> [TASK SET]
**a)** Please answer from the post about the Cygwin crash dialog:
(i) On Windows 7, what happens when the program is launched through a Cygwin console?
(ii) Which Cygwin version does the writer have?
(iii) In which Visual Studio version was the C++ program written?
**b)** Continue the post about the Cygwin crash dialog from the point where it stops.

> [DOCUMENT SECTION]
3

When, on Windows 7, I launch a console program that should crash, I have the following cases:

  • If I double-click on it, it crashes and a "your program crashed" dialog popup opens up
  • If I launch it through a DOS console, it crashes and a "your program crashed" dialog popup opens up
  • If I launch it through a Cygwin console, it crashes silently. No dialog popup

Note that on Windows XP, everything works as expected (a dialog popup opens...), and I can debug the crashed program.

Is that a cygwin bug on Windows 7? A configuration problem?

Miscellaneous data

  • My Cygwin is 1.7.5, but it was reproduced with a Cygwin 1.7.7.
  • It works on WinXP, but fails on Cygwin on Windows 7 (32, or 64-bit)
  • The dialog is interesting for dev/debug purposes

I wrote the following C++ program on Visual Studio 2008, in debug (32 bits or 64 bits have the same result):

#include <cstdio>
#include <windows.h>

int main()

> [DATASET CONTENT]
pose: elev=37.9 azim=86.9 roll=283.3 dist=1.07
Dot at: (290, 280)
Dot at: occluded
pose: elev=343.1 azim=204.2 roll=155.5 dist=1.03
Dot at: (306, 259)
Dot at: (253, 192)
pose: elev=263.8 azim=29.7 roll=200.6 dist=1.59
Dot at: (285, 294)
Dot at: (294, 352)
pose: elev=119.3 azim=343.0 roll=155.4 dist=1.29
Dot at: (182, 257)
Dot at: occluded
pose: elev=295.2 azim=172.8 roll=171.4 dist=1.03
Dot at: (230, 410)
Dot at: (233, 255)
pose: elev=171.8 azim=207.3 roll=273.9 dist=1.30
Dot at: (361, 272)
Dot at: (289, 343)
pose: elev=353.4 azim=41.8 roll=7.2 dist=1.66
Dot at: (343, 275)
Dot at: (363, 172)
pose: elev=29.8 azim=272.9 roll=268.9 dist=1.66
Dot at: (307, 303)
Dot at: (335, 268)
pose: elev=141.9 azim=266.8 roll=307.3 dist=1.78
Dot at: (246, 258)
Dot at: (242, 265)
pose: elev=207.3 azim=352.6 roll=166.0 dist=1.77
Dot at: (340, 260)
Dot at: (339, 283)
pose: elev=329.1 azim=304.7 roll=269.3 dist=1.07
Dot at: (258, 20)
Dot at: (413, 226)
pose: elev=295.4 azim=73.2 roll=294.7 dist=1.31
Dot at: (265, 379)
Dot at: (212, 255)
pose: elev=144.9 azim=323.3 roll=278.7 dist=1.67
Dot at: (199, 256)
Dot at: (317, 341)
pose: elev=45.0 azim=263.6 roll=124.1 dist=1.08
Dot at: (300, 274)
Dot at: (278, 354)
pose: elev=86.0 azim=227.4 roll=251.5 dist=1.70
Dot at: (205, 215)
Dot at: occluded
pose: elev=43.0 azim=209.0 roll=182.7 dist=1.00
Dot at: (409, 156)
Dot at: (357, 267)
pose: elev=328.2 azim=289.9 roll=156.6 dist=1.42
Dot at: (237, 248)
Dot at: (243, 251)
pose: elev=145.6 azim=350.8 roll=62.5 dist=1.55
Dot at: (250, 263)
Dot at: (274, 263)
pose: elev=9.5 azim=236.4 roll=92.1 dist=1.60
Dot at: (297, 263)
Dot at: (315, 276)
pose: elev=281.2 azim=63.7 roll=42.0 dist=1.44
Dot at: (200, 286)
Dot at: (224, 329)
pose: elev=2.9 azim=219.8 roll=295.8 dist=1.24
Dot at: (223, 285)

> [SOLVED PROBLEMS]
**a)**
(i) It crashes silently, with no dialog popup.
(ii) 1.7.5.
(iii) Visual Studio 2008.

**b)**
{
   printf("It should crash now...") ;
   ::DebugBreak() ;
   return 0 ;
}

The ::DebugBreak()has been replaced by int * p = NULL ; *p = 42 ; (which is supposed to crash with an access violation exception), with exactly the bugged results on Cygwin.

Thanks !

1 Answer 1

4

I observed the same issue with recent versions of Cygwin. I don't yet know what's causing it, but the Windows SetErrorMode function seems to work a treat:

{
  const UINT oldErrorMode = ::SetErrorMode(0);
  ::DebugBreak();
  ::SetErrorMode(oldErrorMode);
}

Just a tip: if you're using MSVC, use the __debugbreak() intrinsic function instead. It puts the break at that point in the code, rather than inside a function called from there. Some inline assembly might do this trick on other compilers.

1
  • 2
    Just to follow up on this, according to the Windows documentation, a child process inherits its parent's error mode. So obviously Cygwin is setting its error mode to suppress crash dialogs, which is affecting all processes run from a cygwin shell.